Could you gather every line of the data below that contains the word "taken" and copy each one out? Case counts.

-- Excerpted data start --

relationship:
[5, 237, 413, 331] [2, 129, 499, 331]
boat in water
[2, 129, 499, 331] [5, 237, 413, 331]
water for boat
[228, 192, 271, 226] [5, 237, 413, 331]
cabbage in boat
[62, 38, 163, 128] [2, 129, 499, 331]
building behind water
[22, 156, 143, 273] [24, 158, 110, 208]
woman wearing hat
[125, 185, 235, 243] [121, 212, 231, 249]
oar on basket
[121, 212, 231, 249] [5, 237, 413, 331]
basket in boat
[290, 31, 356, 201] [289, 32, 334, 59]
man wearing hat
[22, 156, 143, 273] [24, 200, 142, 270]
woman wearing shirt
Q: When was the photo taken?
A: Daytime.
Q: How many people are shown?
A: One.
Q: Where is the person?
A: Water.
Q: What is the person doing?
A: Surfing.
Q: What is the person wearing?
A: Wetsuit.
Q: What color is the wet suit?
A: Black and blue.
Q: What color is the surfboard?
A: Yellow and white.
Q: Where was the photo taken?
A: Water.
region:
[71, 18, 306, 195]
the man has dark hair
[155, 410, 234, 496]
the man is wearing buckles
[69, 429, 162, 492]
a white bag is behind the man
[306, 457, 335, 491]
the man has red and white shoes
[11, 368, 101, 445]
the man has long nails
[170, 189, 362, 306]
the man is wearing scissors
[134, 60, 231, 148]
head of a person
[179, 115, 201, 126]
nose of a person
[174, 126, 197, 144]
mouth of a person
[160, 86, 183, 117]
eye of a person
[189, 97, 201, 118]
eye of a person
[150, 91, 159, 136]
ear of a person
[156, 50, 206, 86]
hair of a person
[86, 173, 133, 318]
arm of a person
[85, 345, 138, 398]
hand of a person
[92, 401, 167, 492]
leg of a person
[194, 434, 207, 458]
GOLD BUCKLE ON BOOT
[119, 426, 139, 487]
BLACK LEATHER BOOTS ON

-- Excerpted data end --
-- Excerpted data start --

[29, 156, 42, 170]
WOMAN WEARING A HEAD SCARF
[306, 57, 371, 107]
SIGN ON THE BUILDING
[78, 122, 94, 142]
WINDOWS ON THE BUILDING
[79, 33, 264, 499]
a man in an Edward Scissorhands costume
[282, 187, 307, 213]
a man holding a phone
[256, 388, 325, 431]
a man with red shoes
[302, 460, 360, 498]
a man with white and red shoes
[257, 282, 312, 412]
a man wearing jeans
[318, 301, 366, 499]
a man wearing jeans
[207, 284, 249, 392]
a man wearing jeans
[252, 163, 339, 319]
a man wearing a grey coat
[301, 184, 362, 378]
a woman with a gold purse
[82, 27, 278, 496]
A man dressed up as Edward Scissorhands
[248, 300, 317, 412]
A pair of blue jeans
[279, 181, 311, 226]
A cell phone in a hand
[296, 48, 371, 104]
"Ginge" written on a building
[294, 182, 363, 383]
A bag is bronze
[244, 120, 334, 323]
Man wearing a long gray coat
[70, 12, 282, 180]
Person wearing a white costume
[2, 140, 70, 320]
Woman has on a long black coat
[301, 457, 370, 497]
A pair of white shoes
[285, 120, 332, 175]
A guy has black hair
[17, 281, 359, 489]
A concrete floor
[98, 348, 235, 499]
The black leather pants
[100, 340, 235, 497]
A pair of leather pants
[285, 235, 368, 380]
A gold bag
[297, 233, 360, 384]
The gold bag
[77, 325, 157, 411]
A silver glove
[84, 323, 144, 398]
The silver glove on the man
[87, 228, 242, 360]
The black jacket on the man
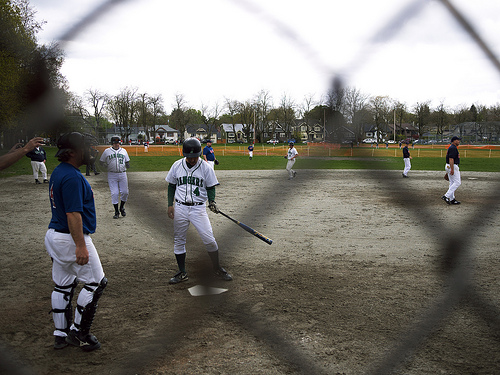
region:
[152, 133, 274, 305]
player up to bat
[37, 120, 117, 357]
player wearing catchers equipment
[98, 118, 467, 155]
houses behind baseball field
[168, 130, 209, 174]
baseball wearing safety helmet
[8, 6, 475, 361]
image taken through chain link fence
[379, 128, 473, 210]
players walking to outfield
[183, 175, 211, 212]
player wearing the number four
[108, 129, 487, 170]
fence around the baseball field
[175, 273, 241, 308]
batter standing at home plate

-- Excerpted data end --
-- Excerpted data start --

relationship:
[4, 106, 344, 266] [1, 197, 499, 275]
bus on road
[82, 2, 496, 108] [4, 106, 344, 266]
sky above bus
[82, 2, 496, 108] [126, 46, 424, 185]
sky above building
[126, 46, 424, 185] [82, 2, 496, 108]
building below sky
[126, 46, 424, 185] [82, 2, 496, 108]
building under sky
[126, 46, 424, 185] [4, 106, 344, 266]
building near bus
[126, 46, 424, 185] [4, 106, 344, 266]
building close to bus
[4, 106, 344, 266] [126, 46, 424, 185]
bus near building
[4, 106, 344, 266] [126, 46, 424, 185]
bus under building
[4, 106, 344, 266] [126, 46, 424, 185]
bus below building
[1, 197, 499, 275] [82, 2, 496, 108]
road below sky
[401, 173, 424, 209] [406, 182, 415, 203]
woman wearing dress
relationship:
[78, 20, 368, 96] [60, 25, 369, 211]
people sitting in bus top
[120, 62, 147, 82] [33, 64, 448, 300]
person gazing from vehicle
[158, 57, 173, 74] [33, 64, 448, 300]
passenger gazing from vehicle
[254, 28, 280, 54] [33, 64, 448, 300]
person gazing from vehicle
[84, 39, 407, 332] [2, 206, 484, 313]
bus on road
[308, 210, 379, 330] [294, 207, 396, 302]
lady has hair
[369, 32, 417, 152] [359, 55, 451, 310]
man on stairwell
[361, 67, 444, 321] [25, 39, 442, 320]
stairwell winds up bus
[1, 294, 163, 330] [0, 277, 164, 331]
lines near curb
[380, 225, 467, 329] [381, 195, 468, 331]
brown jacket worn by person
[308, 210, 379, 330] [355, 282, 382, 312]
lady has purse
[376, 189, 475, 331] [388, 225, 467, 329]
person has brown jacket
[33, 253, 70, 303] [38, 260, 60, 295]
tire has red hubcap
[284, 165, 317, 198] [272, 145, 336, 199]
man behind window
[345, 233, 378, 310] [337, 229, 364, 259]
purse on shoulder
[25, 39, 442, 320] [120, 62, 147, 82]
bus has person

-- Excerpted data end --

Response for this exercise
Q: When was the photo taken?
Q: Where was the photo taken?
image taken through chain link fence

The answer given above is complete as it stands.